Auf dem rechten Auge blind? Für die Betroffenen der Drohungen ist es alles andere als beruhigend, wenn sie den Eindruck gewinnen, dass die Behörden und ihre Beamten die rechtsextreme Szene nicht bloß unterschätzen – sondern womöglich mit ihr verbunden sind. Verfestigt sich dieser Eindruck und zieht er Kreise, untergräbt das die Fundamente der Demokratie und des Rechtsstaats. Und genau das ist es ja, was Neonazis und rechte Terroristen wollen.
Vor diesem Hintergrund will dieses Buch in kompakter Form auf das Problem aufmerksam machen und die Geschichte und Gegenwart des Rechtsextremismus in der Bundesrepublik in den Blick nehmen. Die Autorinnen und Autoren kommen aus unterschiedlichen Disziplinen. Ihre Beiträge stehen für sich selbst, können also auch einzeln und in veränderter Reihenfolge gelesen werden. Zusammen ergeben sie ein scharfes Bild von der Lage. Die Historikerin Franka Maubach zeigt, wie sich Rassismus und Rechtsextremismus in den ersten Jahrzehnten nach dem Krieg wieder verbreiteten oder verfestigten. Paul Middelhoff erklärt, was unter der Neuen Rechten zu verstehen ist, die sich in der Gegenwart verstärkt in den öffentlichen Diskurs einschaltet. In diesem Zusammenhang steht auch der Erfolg der »Alternative für Deutschland« (AfD). Ihr Höhenflug als Partei war im Corona-Jahr 2020 zunächst beendet, nicht zuletzt aufgrund innerer Streitigkeiten. Wie sich die AfD langfristig entwickelt, lässt sich derzeit aber kaum prognostizieren.
Matthias Quent liefert in einem weiteren Abschnitt des Buches eine soziologische Analyse, mit der er die Dimensionen des Problems ordnet und dabei unter anderem näher auf die Bedeutung des Antisemitismus und die Merkmale des Rechtsterrorismus eingeht. Dass Gewalt und Terror gesellschaftlich eingebettet sind und deshalb, jenseits einer engen juristischen Betrachtung, die Rede von »Einzeltätern« in die Irre führt, zeigt auch der Beitrag von Wilhelm Heitmeyer, Manuela Freiheit und Peter Sitzer. Sie sprechen von einem »Eskalationskontinuum« und illustrieren anhand eines Zwiebelmodells, wie sich im Rechtsextremismus verschiedene Schichten von Akteuren und Milieus auseinanderblättern lassen. Heitmeyers langjährige Forschung zum Thema in seiner Langzeitstudie »Deutsche Zustände« hätte die Gesellschaft längst für die Bedrohungen von rechts sensibilisieren müssen.
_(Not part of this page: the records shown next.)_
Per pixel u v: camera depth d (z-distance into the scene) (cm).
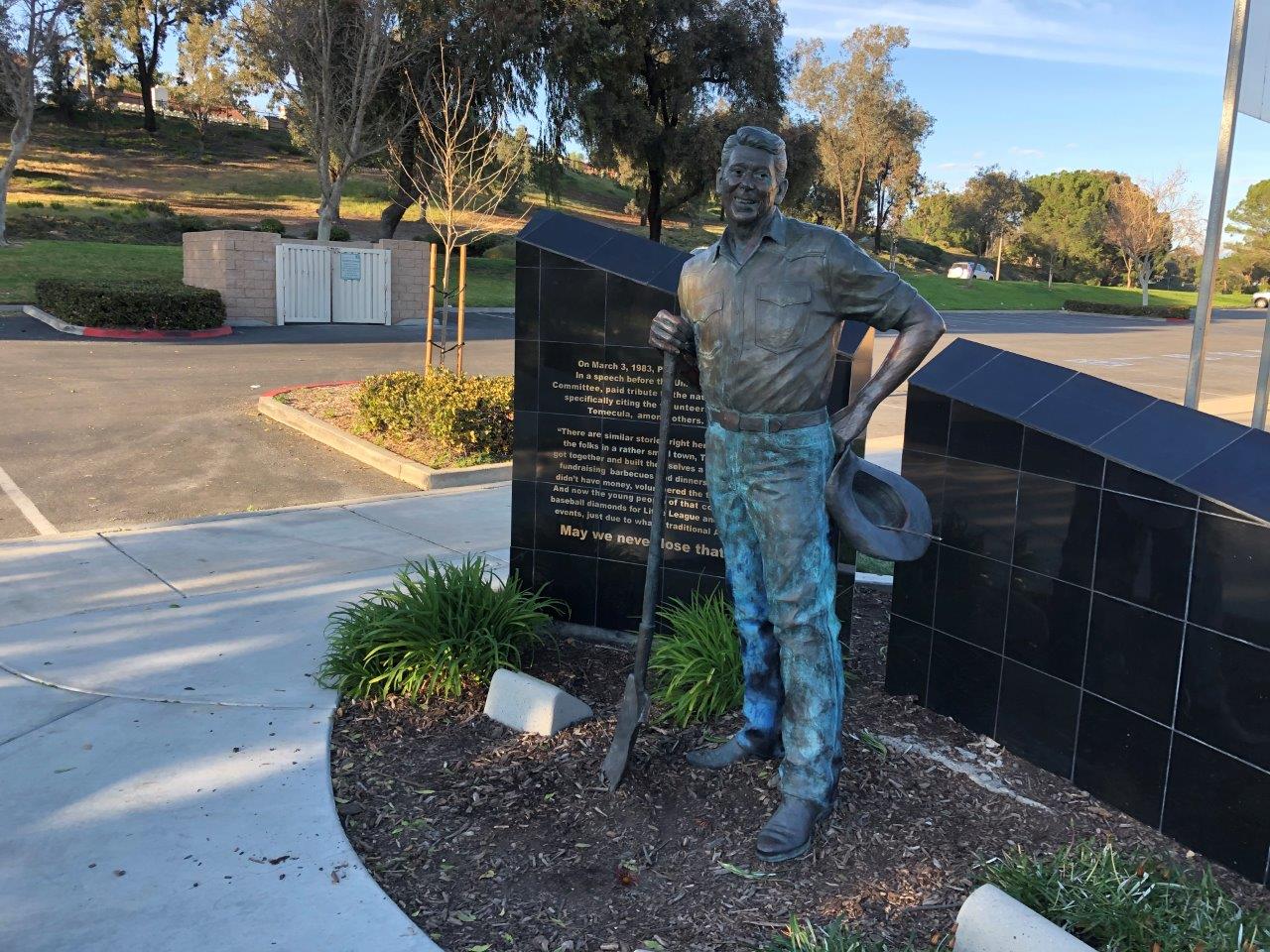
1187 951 267
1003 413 407
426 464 983
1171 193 5716
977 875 324
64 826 347
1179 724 350
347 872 323
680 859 335
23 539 711
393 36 2675
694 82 3419
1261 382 691
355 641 476
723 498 346
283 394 1324
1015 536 409
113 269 2841
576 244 529
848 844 341
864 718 450
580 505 550
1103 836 355
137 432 1120
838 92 5588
Warum sich auch die Sicherheitsbehörden in der Vergangenheit so schwer damit taten, analysiere ich als Herausgeber in einem Abschnitt zur Polizei und den Geheimdiensten. Der Zwischenruf des Bundespolizisten Andreas Roßkopf, der beteuert, der Großteil seiner Kolleginnen und Kollegen habe mit Extremismus nichts am Hut und versehe den Dienst zuverlässig und einwandfrei, kontrastiert mit dem Urteil des Herausgebers, es gebe sehr wohl ein tiefsitzendes Problem in den Dienststellen. Wer dieses Problem lösen will, muss unbedingt die rechtsstaatlich integren Beamten für entsprechende Reformen und eine Neuausrichtung der Behörden gewinnen. Auch viele Polizisten sind entsetzt und frustriert darüber, wie viele rechtsextreme Vorfälle in den eigenen Reihen zuletzt ans Licht kamen. Es werde im Dienst auch zu wenig auf schwierige Situationen des Berufsalltags eingegangen, schreibt Andreas Roßkopf. Die Aus- und Fortbildung müssten noch besser werden.